How do you compete with Google search advertising? Billions of people use their search engine and keep coming back day after day.
The closest competitor is BING – Microsoft’s offering – which is a sizable distance behind. Microsoft posted revenues of $3.2bn from search/news advertising in their most recent quarterly results compared to Google’s $42.6bn for search.
While some would give up with such a competitor so far ahead, the prize to capture market share is tempting. According to Microsoft, each percentage point gained represents an extra $2bn in advertising revenue.
So, what can they do? Microsoft is not going to advertise its way to market share. Somehow, it has to build a better product. You would have thought that would have been a tough ask with the resources Google can bring to the table.
Enter the company Open AI.
Open AI was founded in 2015 by a collection of smart people as an independent research organization with a focus on developing the use of artificial intelligence. Back in July 2020, Microsoft and Open AI signed a strategic partnership.
Each provides mutual access to their technology to support their respective growth plans. Microsoft gets to bolt some advanced AI technologies into its tools, and Open AI leverages the sizable tech resources on offer from Microsoft.
All this was looking quite benign. Another large tech company invests in a small start-up with lofty ambitions in Artificial Intelligence. This all changed late last November when Open AI released the product Chat GTP.
You “chatted” with the product, and it “chatted” back with answers across a breadth of knowledge areas with a depth of understanding we had never seen before. Nobody knows how much data Chat GTP has gobbled up to seed its knowledge, but the thinking is around tens of billions of words or more.
The results were crazy, and now there are around 100 million users hanging off the product. People used it to write jokes, develop essays, and generally disrupt our thinking on how knowledge was going to be found and delivered on the Internet.

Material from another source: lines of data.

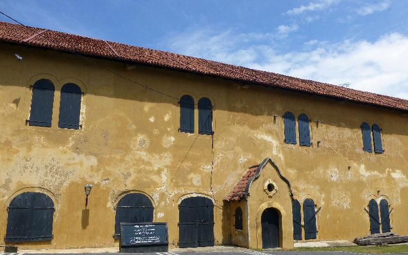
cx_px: 203
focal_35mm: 26
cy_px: 149
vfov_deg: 47.4
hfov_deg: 70.4
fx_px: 289
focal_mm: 4.3
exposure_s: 1/1000
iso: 100
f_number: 4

Launched as a free product, people can now pay to subscribe to Chat GTP Plus for a monthly fee. Unlike its free cousin, you are not blocked when demand climbs, and you have priority access to the latest updates.
About a month ago, a customer asked me how Microsoft would leverage this partnership and whether BING would be altered in some way to support it.
“Nah,” I said. My thinking was it would be quickly bolted into the content creation tools of MS Word while also helping people tackle the complex areas of formulas in MS Excel.
I was wrong.
Recently, Microsoft presented the launch of their new AI-powered version of BING. Now, not only will you receive results down the middle part of the results page, but also to the side, a natural language response to your request is delivered.
And, like all good Ginsu knife promotions, there’s more.
Download their Edge browser, and once you are approved to use the latest offering, things start to get even more interesting.
Apparently, in one demonstration, a Microsoft staffer browsed to a large shopping site using the AI-powered Edge browser. Here they opened a PDF file showing some recent quarterly earnings statement and asked Edge to summarize the key points from the document and create a table comparing this data to a similar financial dump of data from a competing company. The Edge-powered AI did it all in seconds.
Using a search engine that just shows you a flat list of search results sounds quite boring in comparison, doesn’t it?
So, what is Google doing while this story plays out?
Well, they recently launched Bard, their AI product with supposedly similar capability. A few stumbling blocks have arisen on the way, but the race is on, with the giant seemingly following the minnow.
This all bodes well for digital marketers. Having a more credible search engine to compete with Google is only a good thing. We have been advertising on BING for many years now, and I am looking forward to increased traffic volumes as more people head this way to experience the AI version of search.